Bunaltıcı bir yaz günüydü. Sıcak, şehrin her köşesine ağır ağır yayılıyordu. Sür içinde dolaşırken kendimi, şehrin dar ve kıvrımlı sokaklarından birine dalmış buldum. Bir süre yürüdükten sonra, yönümü kaybettim. Her sokak bir diğerine benziyor, her köşe aynı sessizliğe açılıyordu. Saatlerce dolandım, kaybolmuşluğun o garip hissiyle.
Sonunda, bir caminin avlusuna vardım. Avluyu çevreleyen ulu çınar ağaçları gökyüzüne doğru yükseliyordu.
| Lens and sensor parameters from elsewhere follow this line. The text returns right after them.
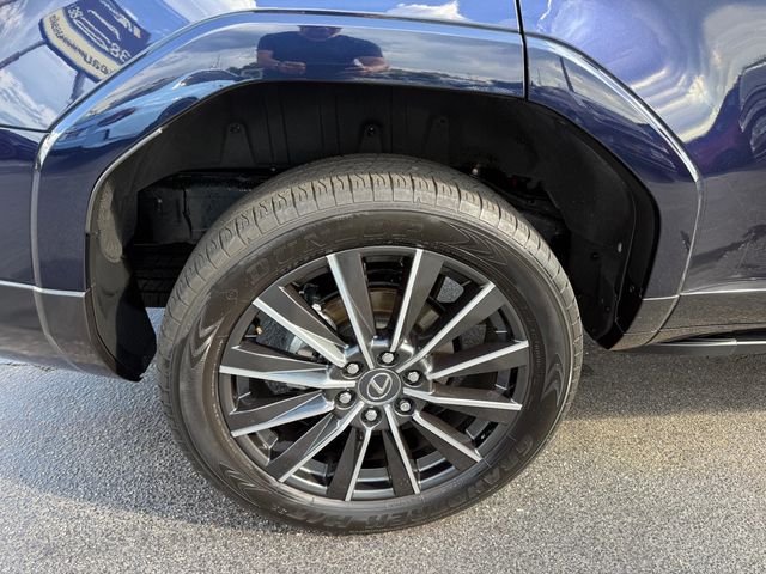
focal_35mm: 24
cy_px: 287
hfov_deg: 71.6
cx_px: 383
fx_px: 531
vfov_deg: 56.8
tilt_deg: -26.9
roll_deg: -1.5
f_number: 1.78
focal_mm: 6.76
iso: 64
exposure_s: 1/156
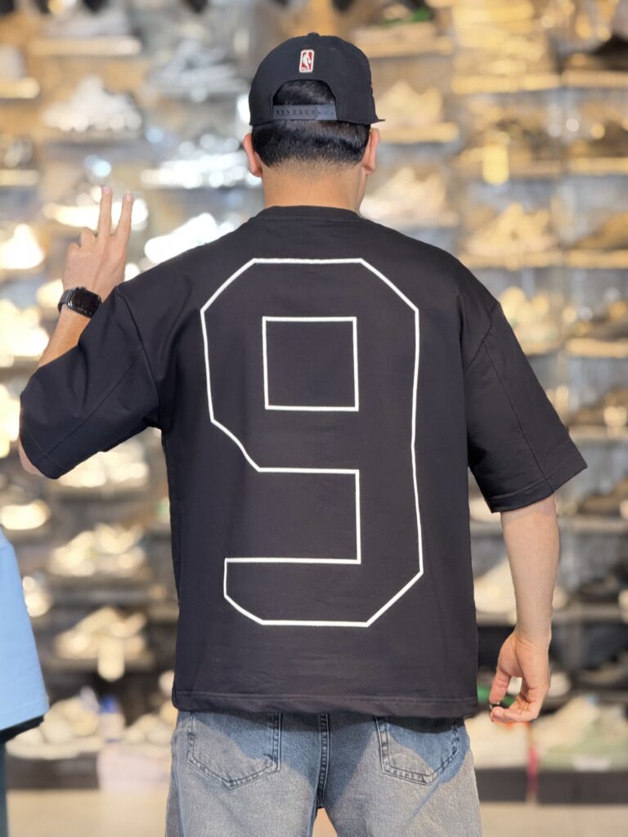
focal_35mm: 120
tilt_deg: -2.6
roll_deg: +0.4
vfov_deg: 16.4
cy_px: 418
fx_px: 2903
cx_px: 314
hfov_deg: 12.3
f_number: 2.8
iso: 640
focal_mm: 15.66
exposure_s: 1/100
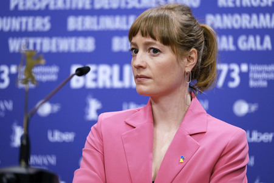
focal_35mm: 210
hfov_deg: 9.8
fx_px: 1597
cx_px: 137
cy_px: 92
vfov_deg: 6.5
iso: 1250
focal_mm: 140
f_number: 2.8
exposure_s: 1/350
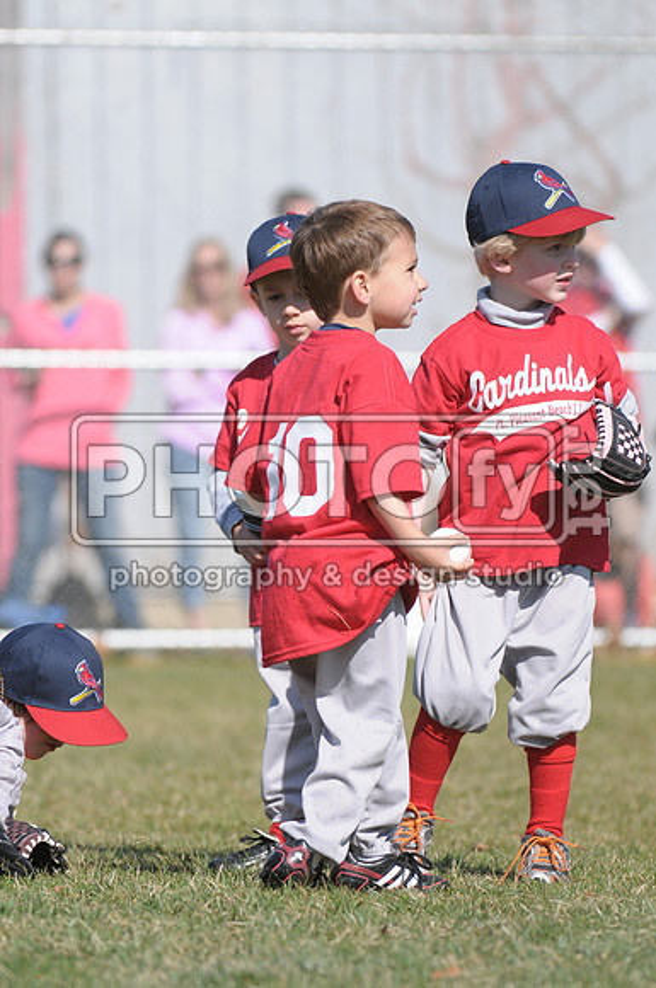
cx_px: 328
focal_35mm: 300
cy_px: 494
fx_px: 8224
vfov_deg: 6.9
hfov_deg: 4.6
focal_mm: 200
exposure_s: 1/2500
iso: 400
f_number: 4.5
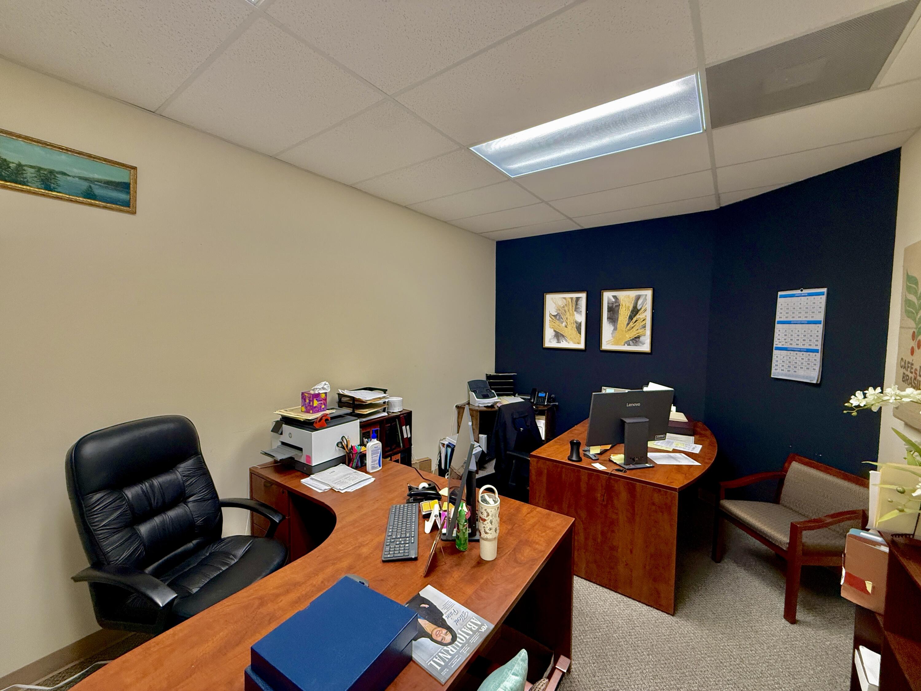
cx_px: 460
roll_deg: -0.5
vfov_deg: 85.7
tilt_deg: -2.6
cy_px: 346
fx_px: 372
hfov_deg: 102.1
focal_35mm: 14
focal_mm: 2.22
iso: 320
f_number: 2.2
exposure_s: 1/120
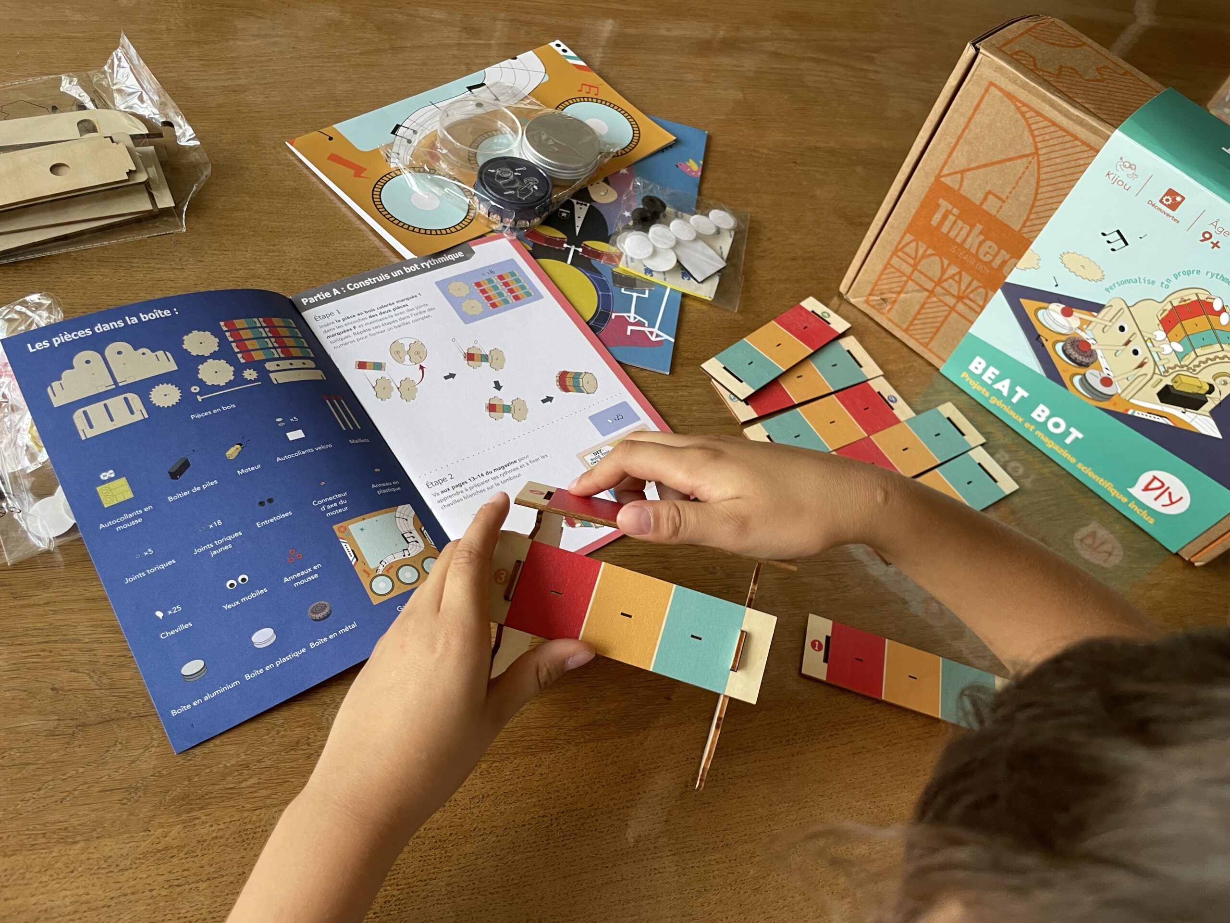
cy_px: 462
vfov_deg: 53.1
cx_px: 615
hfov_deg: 67.3
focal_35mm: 26
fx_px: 924
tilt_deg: -52.6
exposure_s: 1/78
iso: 125
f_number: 1.6
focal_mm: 4.2
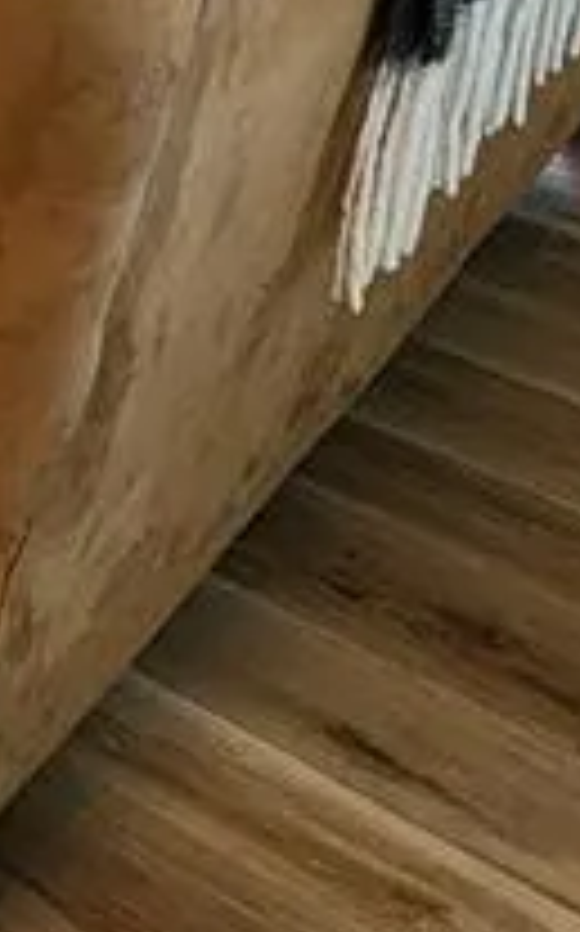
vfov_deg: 21.8
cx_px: -1039
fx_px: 2028
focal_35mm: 80
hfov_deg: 11.5
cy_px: -437
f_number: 2.2
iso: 250
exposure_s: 1/60
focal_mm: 2.2
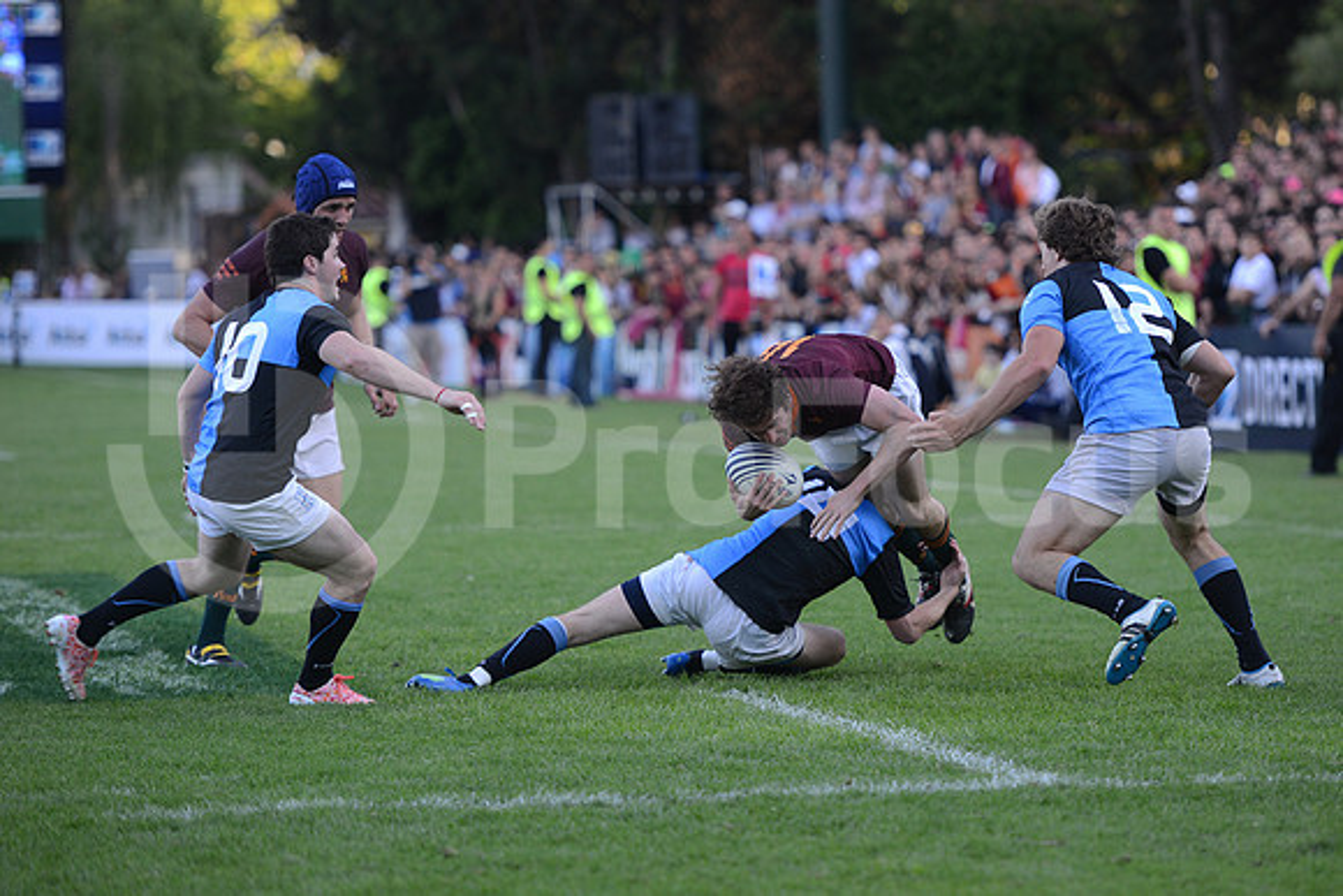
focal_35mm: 135
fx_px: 5037
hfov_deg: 15.2
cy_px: 448
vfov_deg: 10.2
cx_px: 672
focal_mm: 135
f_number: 2.8
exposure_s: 1/500
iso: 400
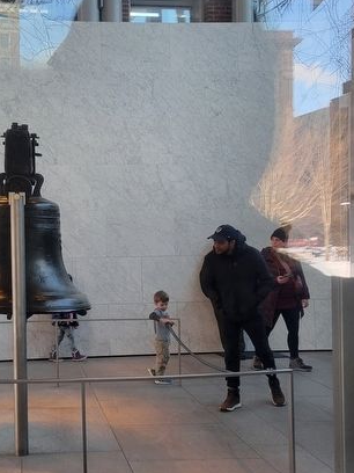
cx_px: 47
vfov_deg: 37.4
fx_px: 695
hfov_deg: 27.7
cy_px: 274
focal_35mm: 51
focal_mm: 5.4
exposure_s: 1/120
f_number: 1.8
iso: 80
Cami, sanki gizli bir bahçe gibi, şehrin gürültüsünden, karmaşasından tamamen saklanmıştı. Trafikten, kalabalıktan uzak; dünyadan kopmuş, kendi zamanında akıyordu sanki. Şehrin tam ortasında gizli bir kapıdan geçip bir cennete ulaşmışım gibi hissettim.
O avluda, çınarların altında birkaç saat uyuyakalmışım. Uykumda hissettiğim o derin huzuru, o tarifsiz duyguyu hayatım boyunca bir daha hiç yaşayamadım. Zaman zaman biri "Diyarbakır" dese, zihnimde hemen o gün canlanır; o sıcaklık, o kaybolmuşluk ve sonunda bulduğum o tarifsiz huzur belirir.
Yıllardır yollardayım, dünyanın birçok ülkesini gördüm, birçok şehri, birçok hikâyeyi yaşadım. Ama o gün, o caminin avlusunda hissettiğim duygunun peşindeyim hâlâ. O his benim için bambaşka; sanki kaybettiğim bir parçayı o an bulmuş gibiydim.